### Set task:
In one to three sentences, explain why the author of the article on the CUE studies chose to write about them.

───── Text block ─────

Skip to content

What We Can Learn Today from 20 Years of the CUE Studies

The CUE studies focused on researching user experience research itself. How meta!

Words by Molly Malsam, Visuals by Nicky Mazur

When I started in user experience almost 20 years ago, “CUE studies” were a hot topic. Most people I talked with in the field had heard of them and were familiar with the purpose of the studies. However, I’ve noticed that the times I have referenced them more recently, I see blank faces staring back at me. This inspired me to write an article on the topic for those newer in the field and who may not know about this important research.

Tomer Sharon, a leader in the UX field, said of the studies, “CUE was seminal work led by Rolf and is studied in academic halls globally to date. As a user research pro, it’s a must read. It makes you think, tighten[s] your skills, and helps you become better at what you do.”

The why

The primary purposes of this study series were twofold: one, the researchers wanted to determine how reproducible usability evaluations are. In other words, will two separate research teams evaluate the same experience and get similar results?

The answer to this question is an intriguing one for researchers. This gets to the heart of what we do and whether different approaches to answering research questions yield similar results, or whether varying methods and/or researchers will come up with completely unique usability findings. This also helps to understand whether one study is enough for a certain problem set.

Second, the researchers wanted to understand the “state of the art” more generally in the UX research field. How do teams evaluate a website’s usability? What are their approaches, findings, and resulting reports? This is also valuable information for us to understand the industry more as a whole, and how others are approaching their research questions.

The who, what, when, and where

The CUE studies were a series of 10 studies conducted over 20 years, from 1998 to 2018. The idea came from Rolf Molich, who is the owner of a design consultancy in Denmark. Trained as a software developer and having worked in the user experience field since 1984, Rolf has won many awards and also co-invented the heuristic evaluation method with Jakob Nielsen.

In each of the first six studies, multiple teams were given a scenario and objectives for the same website and then told to evaluate the site using their company’s standard methods. Each team provided their results anonymously, and then all participants from each team met for a one-day workshop to discuss the similarities and differences in the combined findings.

Participants were not paid for their time and came from the US and Europe. After the first six studies, the researchers started to home in on more specific questions:

Some top findings

1. The number of issues found was very large

One consistent finding was that in an average modern website, the evaluators found a huge number of usability issues. For example, CUE-2 found 310 issues with Hotmail, while CUE-4 found 340 issues with a hotel website. What’s more, the overlap between findings was fairly low.

───── Data excerpts ─────

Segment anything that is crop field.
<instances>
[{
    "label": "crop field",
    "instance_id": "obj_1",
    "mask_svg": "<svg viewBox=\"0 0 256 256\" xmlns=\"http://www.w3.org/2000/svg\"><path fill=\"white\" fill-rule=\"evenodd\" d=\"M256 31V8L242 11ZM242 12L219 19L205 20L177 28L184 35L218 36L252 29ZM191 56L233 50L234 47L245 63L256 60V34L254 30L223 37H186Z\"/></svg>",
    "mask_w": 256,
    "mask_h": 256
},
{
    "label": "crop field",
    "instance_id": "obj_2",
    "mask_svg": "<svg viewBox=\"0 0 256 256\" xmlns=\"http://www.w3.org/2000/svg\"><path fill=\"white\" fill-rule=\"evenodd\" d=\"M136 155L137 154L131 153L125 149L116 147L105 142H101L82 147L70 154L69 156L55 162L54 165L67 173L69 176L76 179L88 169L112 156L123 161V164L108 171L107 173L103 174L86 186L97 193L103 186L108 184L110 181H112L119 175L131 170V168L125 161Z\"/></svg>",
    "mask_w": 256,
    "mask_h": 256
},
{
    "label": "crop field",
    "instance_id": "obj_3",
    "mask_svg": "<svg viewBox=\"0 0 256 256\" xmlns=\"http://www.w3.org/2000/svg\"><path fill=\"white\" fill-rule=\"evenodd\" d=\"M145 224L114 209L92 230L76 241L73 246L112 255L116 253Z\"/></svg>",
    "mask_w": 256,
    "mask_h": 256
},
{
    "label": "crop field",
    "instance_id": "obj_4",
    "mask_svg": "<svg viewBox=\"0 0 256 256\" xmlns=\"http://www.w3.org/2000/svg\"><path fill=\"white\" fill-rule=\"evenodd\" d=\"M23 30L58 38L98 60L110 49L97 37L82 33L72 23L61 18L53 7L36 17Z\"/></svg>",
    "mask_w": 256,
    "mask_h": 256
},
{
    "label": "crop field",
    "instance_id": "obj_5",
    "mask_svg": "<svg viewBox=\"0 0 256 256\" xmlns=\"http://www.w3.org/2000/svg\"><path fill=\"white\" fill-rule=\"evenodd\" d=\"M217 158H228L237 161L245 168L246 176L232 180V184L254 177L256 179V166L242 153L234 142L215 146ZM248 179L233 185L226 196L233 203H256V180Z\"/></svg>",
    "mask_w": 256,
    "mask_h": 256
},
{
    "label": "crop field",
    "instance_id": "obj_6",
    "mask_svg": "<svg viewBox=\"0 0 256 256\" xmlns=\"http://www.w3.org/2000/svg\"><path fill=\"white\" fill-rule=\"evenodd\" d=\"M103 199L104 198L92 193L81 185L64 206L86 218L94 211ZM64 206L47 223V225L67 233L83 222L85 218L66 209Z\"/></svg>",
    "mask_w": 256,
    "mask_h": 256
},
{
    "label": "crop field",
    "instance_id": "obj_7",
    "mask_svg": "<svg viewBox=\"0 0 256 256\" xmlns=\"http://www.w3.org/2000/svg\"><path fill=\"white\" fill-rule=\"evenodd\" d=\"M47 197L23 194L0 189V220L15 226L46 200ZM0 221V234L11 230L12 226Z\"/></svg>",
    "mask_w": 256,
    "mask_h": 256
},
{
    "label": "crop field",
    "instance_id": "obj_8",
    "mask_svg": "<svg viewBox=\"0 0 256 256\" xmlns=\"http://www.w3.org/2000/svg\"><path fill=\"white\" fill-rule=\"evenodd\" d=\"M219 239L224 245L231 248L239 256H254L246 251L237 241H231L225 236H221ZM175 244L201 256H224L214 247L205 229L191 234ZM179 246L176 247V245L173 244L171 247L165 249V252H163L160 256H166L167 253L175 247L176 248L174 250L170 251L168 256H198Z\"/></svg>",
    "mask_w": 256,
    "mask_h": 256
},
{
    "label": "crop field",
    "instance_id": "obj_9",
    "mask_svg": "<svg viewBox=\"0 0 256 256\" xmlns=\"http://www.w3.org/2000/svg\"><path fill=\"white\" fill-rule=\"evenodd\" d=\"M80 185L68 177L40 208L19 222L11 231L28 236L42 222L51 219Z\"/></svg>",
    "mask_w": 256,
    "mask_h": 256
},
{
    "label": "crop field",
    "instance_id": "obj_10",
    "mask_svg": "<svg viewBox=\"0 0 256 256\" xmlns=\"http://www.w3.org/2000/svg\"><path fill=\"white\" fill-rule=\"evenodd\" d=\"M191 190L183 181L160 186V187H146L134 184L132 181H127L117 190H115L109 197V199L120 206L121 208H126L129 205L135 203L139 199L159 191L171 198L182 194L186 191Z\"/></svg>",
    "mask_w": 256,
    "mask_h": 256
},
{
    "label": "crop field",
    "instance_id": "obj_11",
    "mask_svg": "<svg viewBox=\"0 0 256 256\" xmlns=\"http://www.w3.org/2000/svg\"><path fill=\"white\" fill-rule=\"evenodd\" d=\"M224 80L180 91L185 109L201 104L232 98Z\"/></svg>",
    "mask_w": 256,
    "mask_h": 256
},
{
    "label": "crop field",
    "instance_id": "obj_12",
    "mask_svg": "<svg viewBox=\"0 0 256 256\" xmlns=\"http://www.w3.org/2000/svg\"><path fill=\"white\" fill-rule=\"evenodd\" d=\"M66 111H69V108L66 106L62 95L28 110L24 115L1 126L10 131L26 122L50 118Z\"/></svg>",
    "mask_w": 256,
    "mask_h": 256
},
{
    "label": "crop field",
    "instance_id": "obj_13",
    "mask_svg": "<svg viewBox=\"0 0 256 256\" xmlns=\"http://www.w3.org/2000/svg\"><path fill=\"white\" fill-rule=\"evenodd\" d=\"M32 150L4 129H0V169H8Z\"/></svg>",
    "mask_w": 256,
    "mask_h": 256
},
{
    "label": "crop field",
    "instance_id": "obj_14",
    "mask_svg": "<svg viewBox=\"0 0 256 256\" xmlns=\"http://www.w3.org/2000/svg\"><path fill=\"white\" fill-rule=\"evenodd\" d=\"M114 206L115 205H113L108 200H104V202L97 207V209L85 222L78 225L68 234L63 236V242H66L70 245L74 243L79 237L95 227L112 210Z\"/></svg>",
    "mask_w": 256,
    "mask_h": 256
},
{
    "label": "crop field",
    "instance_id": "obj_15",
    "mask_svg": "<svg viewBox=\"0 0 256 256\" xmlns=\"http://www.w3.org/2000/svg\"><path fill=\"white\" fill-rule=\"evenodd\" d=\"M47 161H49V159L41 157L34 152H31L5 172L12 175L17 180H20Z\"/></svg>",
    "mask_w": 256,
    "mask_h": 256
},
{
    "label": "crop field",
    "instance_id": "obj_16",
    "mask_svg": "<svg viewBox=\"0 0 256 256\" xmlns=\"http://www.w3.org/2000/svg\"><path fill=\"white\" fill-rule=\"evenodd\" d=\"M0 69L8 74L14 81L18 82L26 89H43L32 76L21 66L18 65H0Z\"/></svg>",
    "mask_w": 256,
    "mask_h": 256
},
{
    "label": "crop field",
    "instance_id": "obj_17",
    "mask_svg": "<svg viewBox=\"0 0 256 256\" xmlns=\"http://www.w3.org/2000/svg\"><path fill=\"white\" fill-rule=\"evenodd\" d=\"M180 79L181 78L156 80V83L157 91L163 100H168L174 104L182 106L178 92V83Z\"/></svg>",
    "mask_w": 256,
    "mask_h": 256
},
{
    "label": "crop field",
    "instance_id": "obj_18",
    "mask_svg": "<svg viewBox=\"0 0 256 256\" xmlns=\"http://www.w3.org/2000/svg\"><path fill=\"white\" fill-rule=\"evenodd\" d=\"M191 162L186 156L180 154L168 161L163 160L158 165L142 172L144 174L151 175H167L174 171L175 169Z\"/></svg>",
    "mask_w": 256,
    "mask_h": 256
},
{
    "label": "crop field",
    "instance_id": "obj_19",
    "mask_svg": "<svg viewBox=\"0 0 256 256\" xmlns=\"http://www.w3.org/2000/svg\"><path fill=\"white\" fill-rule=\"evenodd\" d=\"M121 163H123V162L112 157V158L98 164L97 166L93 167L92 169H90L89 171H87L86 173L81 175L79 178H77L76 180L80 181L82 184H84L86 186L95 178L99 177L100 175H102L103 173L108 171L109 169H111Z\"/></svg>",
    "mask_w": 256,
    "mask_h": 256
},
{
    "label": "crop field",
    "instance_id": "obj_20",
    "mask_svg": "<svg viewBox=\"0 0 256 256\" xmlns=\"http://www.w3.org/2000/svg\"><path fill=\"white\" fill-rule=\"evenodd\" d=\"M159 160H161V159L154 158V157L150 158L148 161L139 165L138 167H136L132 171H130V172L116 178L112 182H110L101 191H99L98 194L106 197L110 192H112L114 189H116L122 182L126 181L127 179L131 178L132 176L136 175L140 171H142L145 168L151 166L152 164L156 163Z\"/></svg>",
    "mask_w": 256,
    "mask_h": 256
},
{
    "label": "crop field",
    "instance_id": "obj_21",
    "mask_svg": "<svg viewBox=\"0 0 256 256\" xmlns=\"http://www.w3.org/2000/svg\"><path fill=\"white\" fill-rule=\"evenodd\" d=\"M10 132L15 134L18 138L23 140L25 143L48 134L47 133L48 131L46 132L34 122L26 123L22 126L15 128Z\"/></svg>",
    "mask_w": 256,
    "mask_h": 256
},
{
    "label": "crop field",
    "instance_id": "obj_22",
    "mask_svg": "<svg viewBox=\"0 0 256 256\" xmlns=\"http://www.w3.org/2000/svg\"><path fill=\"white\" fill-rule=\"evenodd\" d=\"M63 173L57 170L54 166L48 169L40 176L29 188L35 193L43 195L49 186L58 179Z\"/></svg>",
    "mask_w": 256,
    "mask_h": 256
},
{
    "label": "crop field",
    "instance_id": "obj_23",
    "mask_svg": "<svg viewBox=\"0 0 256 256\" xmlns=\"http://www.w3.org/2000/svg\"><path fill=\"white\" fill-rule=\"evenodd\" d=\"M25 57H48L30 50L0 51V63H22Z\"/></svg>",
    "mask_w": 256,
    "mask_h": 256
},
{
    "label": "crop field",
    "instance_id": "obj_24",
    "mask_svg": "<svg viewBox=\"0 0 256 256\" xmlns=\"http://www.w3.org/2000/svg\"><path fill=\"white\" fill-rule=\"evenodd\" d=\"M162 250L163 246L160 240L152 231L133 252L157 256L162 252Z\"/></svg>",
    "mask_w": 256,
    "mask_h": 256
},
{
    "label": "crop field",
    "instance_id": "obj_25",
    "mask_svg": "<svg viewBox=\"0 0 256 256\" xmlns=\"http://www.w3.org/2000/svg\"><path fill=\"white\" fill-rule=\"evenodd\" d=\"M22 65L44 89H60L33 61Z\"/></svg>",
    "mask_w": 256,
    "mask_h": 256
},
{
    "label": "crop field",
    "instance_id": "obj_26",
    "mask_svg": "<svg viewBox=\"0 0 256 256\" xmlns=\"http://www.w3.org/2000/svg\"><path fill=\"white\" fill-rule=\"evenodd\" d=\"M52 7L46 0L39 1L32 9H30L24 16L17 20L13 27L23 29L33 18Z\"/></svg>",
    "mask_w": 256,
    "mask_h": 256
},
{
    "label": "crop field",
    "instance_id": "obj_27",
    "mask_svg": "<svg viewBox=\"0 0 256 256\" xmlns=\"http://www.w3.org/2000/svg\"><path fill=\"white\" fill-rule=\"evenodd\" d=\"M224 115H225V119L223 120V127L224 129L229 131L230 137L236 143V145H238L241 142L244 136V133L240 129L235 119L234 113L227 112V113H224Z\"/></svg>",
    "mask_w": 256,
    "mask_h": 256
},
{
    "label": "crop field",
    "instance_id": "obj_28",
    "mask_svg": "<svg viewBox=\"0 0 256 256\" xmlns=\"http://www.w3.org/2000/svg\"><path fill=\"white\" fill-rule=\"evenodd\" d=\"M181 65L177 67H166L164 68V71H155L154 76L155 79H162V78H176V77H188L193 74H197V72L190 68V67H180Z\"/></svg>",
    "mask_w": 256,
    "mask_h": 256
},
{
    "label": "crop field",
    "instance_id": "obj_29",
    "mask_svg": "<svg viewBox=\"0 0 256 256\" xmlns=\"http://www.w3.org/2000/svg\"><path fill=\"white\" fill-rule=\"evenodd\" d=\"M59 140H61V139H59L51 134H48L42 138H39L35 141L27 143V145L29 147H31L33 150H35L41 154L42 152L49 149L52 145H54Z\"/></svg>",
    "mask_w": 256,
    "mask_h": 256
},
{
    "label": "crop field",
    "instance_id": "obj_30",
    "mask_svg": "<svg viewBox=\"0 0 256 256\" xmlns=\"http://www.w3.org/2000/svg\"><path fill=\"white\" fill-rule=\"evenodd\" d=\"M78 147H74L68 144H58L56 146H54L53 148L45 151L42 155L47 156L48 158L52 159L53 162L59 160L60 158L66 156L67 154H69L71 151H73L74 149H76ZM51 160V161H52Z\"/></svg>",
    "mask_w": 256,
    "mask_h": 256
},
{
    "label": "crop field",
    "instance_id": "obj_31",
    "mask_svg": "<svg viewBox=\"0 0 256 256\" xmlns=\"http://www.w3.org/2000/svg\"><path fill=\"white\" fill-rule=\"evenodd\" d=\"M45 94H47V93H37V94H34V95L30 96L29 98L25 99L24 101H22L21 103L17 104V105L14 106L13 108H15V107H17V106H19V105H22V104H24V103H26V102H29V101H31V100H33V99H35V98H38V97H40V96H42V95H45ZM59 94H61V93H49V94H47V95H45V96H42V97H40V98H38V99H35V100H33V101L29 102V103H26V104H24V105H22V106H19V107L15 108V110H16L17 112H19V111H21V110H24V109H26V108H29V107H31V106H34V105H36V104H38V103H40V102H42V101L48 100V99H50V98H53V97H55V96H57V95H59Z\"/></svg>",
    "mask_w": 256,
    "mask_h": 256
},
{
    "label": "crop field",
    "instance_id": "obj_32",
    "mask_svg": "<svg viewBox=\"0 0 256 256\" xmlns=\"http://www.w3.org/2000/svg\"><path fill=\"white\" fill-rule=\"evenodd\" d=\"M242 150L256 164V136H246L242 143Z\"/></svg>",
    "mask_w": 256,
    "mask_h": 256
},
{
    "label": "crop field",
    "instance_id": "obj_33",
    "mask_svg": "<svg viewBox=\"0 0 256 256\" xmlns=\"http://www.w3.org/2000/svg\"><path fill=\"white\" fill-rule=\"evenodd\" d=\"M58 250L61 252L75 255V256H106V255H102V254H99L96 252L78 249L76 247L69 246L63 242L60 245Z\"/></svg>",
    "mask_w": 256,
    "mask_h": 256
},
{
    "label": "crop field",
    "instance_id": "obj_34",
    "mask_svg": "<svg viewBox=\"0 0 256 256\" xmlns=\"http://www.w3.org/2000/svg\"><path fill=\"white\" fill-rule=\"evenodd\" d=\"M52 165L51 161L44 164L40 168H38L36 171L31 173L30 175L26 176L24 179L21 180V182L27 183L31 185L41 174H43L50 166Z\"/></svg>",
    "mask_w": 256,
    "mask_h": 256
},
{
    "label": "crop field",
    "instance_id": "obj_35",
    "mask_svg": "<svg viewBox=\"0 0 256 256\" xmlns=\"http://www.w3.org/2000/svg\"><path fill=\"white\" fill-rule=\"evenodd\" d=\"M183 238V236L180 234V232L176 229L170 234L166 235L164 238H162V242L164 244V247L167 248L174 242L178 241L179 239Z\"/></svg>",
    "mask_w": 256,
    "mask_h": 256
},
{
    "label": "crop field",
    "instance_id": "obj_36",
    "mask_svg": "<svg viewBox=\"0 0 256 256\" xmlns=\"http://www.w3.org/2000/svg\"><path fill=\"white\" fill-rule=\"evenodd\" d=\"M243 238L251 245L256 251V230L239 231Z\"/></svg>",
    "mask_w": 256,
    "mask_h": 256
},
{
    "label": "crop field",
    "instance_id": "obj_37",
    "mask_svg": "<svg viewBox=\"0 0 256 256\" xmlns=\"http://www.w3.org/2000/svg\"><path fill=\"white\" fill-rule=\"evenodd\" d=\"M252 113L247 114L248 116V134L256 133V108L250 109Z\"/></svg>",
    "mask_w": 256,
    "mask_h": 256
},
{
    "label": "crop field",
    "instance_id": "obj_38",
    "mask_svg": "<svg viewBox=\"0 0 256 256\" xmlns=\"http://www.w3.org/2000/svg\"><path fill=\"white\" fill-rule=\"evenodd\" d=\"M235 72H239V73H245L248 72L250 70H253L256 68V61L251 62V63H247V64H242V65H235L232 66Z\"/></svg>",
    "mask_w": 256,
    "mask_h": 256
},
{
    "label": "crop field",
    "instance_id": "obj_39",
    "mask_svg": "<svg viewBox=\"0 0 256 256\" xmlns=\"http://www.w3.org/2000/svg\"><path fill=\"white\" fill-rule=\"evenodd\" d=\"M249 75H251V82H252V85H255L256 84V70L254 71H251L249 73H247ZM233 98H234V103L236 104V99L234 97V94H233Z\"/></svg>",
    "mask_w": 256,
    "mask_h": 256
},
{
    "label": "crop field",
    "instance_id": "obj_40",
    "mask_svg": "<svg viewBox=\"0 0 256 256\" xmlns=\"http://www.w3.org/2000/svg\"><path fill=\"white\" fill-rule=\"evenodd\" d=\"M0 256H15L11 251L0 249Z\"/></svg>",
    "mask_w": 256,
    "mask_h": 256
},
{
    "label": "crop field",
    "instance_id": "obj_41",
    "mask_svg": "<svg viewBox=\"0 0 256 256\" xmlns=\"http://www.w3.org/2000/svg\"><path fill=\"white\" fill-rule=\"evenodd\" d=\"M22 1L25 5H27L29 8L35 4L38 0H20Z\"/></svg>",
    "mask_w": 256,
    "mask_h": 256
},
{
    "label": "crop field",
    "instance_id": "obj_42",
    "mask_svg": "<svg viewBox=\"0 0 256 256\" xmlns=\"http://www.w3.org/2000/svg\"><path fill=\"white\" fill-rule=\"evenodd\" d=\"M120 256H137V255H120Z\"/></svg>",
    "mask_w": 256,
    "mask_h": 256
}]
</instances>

─────

### The answer:
When the author started in user experience almost 20 years ago, most people in the field knew the CUE studies and their purpose, but recent mentions of them have drawn blank faces. This prompted the author to write about the research for people newer to the field who may not know it.